Einer der Aspekte, der das Gesamtkunstwerk von K.U.SCH. charakterisiert, ist die kritische Einstellung zur Wirklichkeit und das Engagement in einer konkreten historischen Situation. Sie bedienen sich dabei verschiedener Kunstsparten wie Objektkunst, Malerei, Grafik, Film, Musik, Performance und Theater. Sie holen die Kunst von ihrem Sockel herunter und integrieren sie in das tägliche Leben, mit neuen Materialien und neuen Ausdruckmitteln, sie haben Gegenstände aus den unterschiedlichsten Bereichen genommen und in ihre Kunst integriert, in Kunst umgewandelt. Sie arbeiten interdisziplinär, disziplinenübergreifend.

Diese Freiheit als befreiende Energie, erlebt als Verbindungskanal zum Publikum, als Vehikel für den persönlichen Ausdruck, und als Raum für politische Manifestation kennzeichnet einen großen Teil der Arbeit von K.U.SCH.

In diesem Sinne sind die Künstler von K.U.SCH. Produzenten einer Kunst, in der diverse Komponenten, die einen gemeinsamen Nenner haben, vereinigt sind: die Vorherrschaft einer aggressiven Expressivität, die intentionale Reduktion der Botschaft auf das höchstverdichtete Minimum und die Überzeugung von einer poetischen Künstlichkeit des Engagements.
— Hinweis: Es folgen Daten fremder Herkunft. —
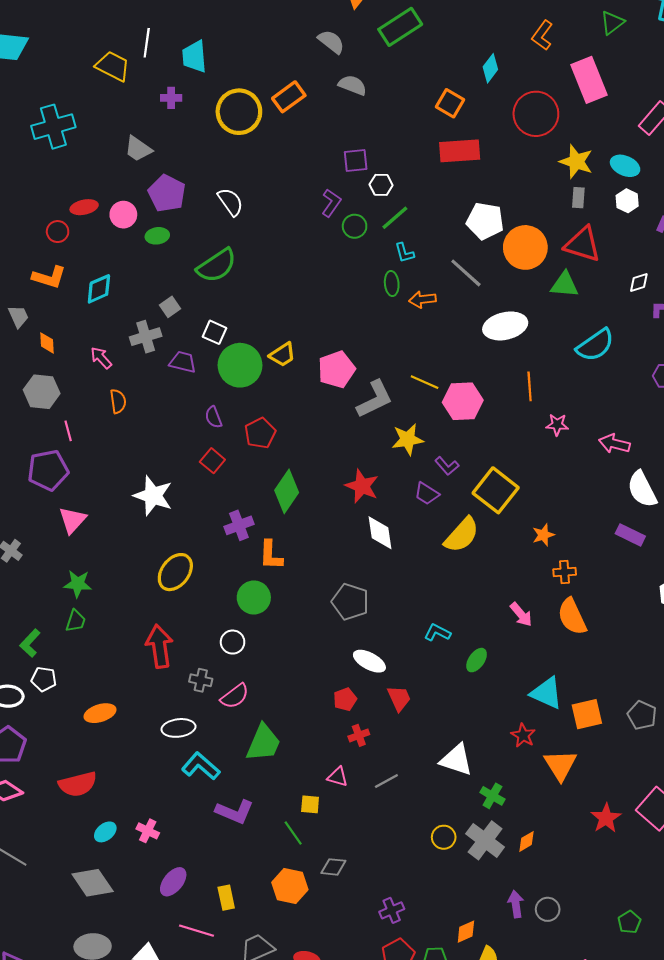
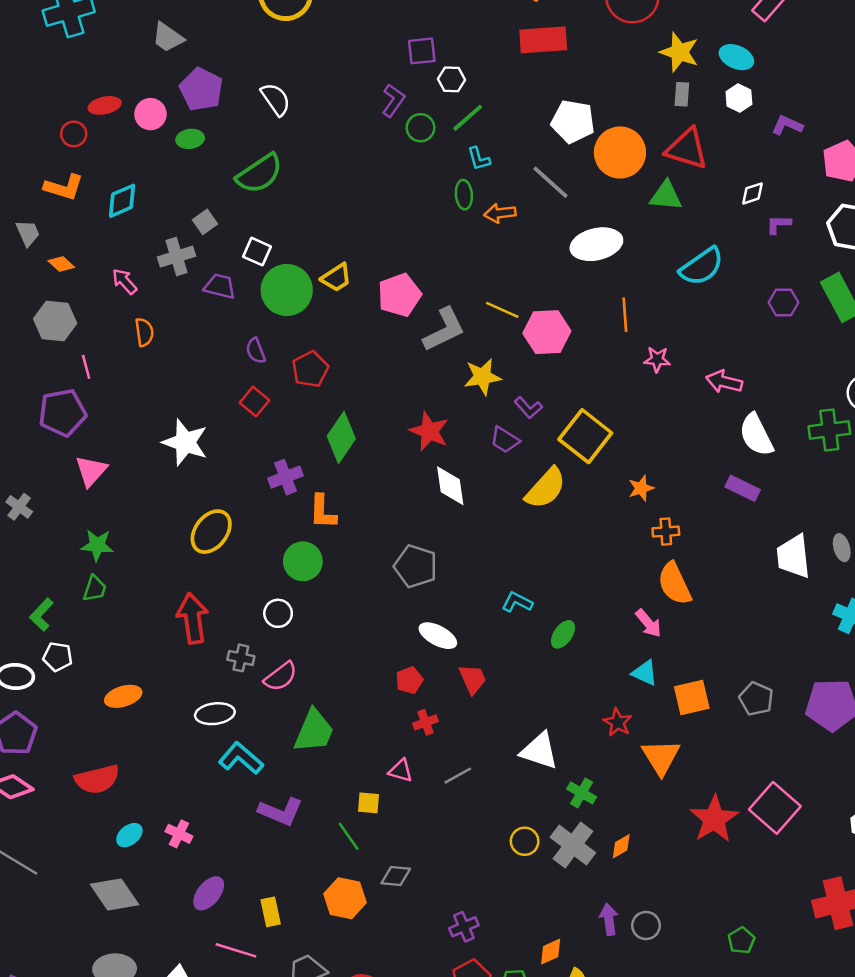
orange diamond: (47, 343) -> (61, 264), turned -45
pink arrow: (521, 614) -> (648, 623), moved
cyan triangle: (547, 693) -> (645, 673), size x0.7
red star: (606, 818) -> (714, 819), size x1.4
1978 haben sich Krätschmer und Schwarzenberger, die beide an der Akademie für Angewandte Kunst studiert haben, vom Akademiebetrieb zurückzogen aufs Land. Sie arbeiteten auf ihrem Hof, einem Bauernhof bei Melk, in Straßen und Plätzen ebenso wie an den Stätten des Kunstbetriebs. Ihre Performances entstanden als Hybride, die sich dennoch aus der Tradition nährten, wie der Malerei und Grafik, der Bildhauerei, der Musik, Poesie, dem Theater und Tanz, sowie auch aus neuen Kunstformen wie Experimentalfilm, Videokunst, Installation und digitaler Kunst -und außerkünstlerischen Quellen, wie Ethnologie, Soziologie, Brauchtum und religiösen Riten. Das Resultat ist eine Kunst, die durch die Fugen des öffentlichen Bewusstseins einsickert.
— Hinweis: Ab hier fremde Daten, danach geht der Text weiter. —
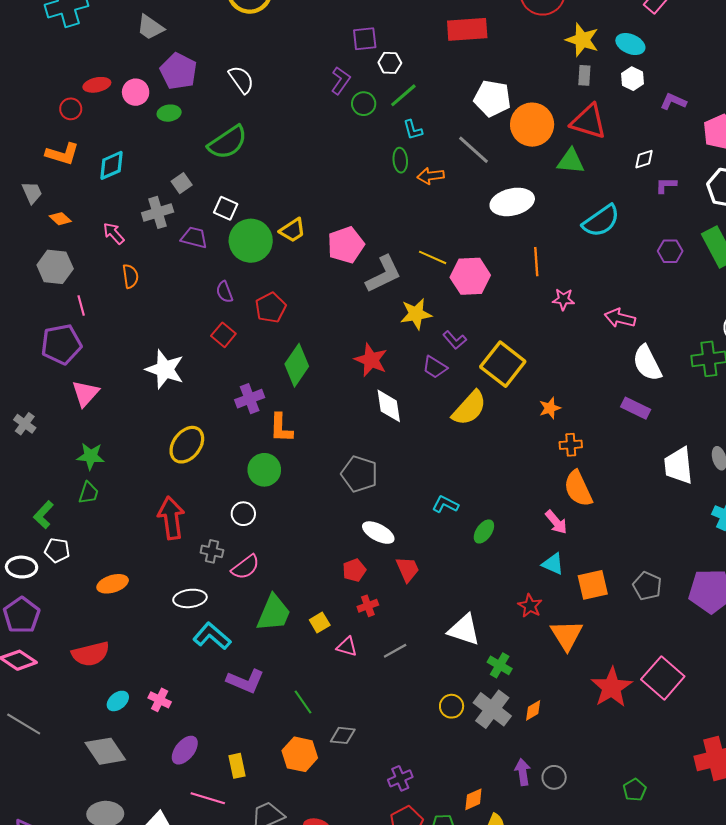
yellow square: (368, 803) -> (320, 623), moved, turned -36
Diese expressive Potenz der Performativität im Schaffen von K.U.SCH. hat eine Vielzahl von Ebenen, Ansätzen, und Nuancen hervorgebracht, was eine Kunst hervorbringt, die sich ständig wiedererfindet und transformiert. Mit ihrer wandelbaren und vielseitigen Physiognomie hat sie nicht eine, sondern viele Geschichten. (Text: Cem Angeli)

Jörg Schwarzenberger ist im Dezember 2013 verstorben.